Step 12: Chill in the refrigerator for at least 30 minutes before serving to set the frosting.
Expert Tips & Ideas
- Moisture Retention: Keep your cake tightly wrapped in plastic wrap once it’s rolled to avoid dryness.
- Decorative Touches: Add fresh berries, mint leaves, or edible flowers on top for that extra festive flair.
- Storage: Store any leftovers in the refrigerator for up to 3 days or freeze for up to a month. If freezing, wrap it tightly to prevent freezer burn.
- Substitutions: Use a gluten-free flour blend if needed, and almond milk can replace regular milk for a dairy-free version.
Best Ways to Serve
This Yule Log Cake shines brightest when accompanied by a warm cup of cocoa or a chilled glass of sparkling cider. Serve it on a festive platter, dusted with powdered sugar, to resemble freshly fallen snow. Consider pairing it with a scoop of vanilla ice cream or a dollop of crème fraîche for added creaminess. Each slice can also be topped with sheaves of chocolate shavings or toasted nuts for a delightful crunch.
Common Questions
Can I make this recipe ahead of time?
Yes! The Yule Log Cake can be made a day in advance. Simply store it in the refrigerator where it will stay fresh.
Can I freeze the leftovers?
Absolutely! Wrap the Yule Log Cake tightly in plastic wrap and aluminum foil for freezing. Thaw it in the refrigerator before serving.
What can I use instead of cocoa powder?
You can use carob powder for a caffeine-free option. The flavor will be slightly different but still delightful.
How do I prevent the cake from cracking?
Make sure not to overbake the cake and roll it tightly in the towel while it’s still warm; this prevents breaks.
Can I make this dairy-free?
Yes! Substitute the butter and heavy cream with vegan options, such as coconut cream and dairy-free butter.
In summary, Rich Bailey’s Yule Log Cake is not just a dessert; it’s a vessel of joy, warmth, and family connection. Each slice tells a story, filled with laughter, love, and togetherness, reminding us of the beauty of the holidays. I encourage you to try making this cake in your home and share your experiences; it will surely become a cherished tradition in your family too.
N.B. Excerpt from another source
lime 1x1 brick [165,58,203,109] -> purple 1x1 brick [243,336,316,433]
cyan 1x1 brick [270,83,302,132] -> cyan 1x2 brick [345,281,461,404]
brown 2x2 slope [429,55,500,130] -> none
“Every year, our family looks forward to this Yule Log Cake. It’s become a staple of our holiday gatherings, and that rich, chocolatey flavor never disappoints!” – Jenna M.

Yule Log Cake
Ingredients
Method
- Preheat your oven to 350°F (175°C). Grease a 15x10-inch jelly roll pan and line it with parchment paper.
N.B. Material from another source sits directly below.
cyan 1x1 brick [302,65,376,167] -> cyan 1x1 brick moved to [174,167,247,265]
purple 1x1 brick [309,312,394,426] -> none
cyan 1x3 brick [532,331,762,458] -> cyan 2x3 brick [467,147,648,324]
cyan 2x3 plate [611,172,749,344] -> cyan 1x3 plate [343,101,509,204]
- In a large bowl, combine the flour, sugar, cocoa powder, baking powder, and salt. Whisk until well blended.
- In a separate bowl, beat the eggs, milk, and vegetable oil until fully combined. Slowly add this mixture to the dry ingredients, stirring until just incorporated.
- Pour the batter into the prepared pan and spread evenly. Bake for 12-15 minutes until the cake springs back when lightly touched.
- While the cake is baking, prepare a clean kitchen towel by dusting it with powdered sugar. Once the cake is done, immediately turn it out onto the towel and remove the parchment.
- Roll the cake tightly in the towel, starting from one short end. Allow it to cool completely while rolled.
- For the filling, whip the heavy cream with powdered sugar and vanilla extract until soft peaks form.
- Once the cake is cool, unroll it gently and spread the whipped cream filling over the cake, leaving a small border.
- Carefully re-roll the cake (without the towel) and place it seam-side down on a serving platter.
- To make the frosting, beat the softened butter, cocoa powder, and powdered sugar together until smooth. Add heavy cream until desired consistency is achieved.
- Frost the outside of the cake with the chocolate frosting. Use a fork to create bark-like texture for a true log effect.
- Chill in the refrigerator for at least 30 minutes before serving to set the frosting.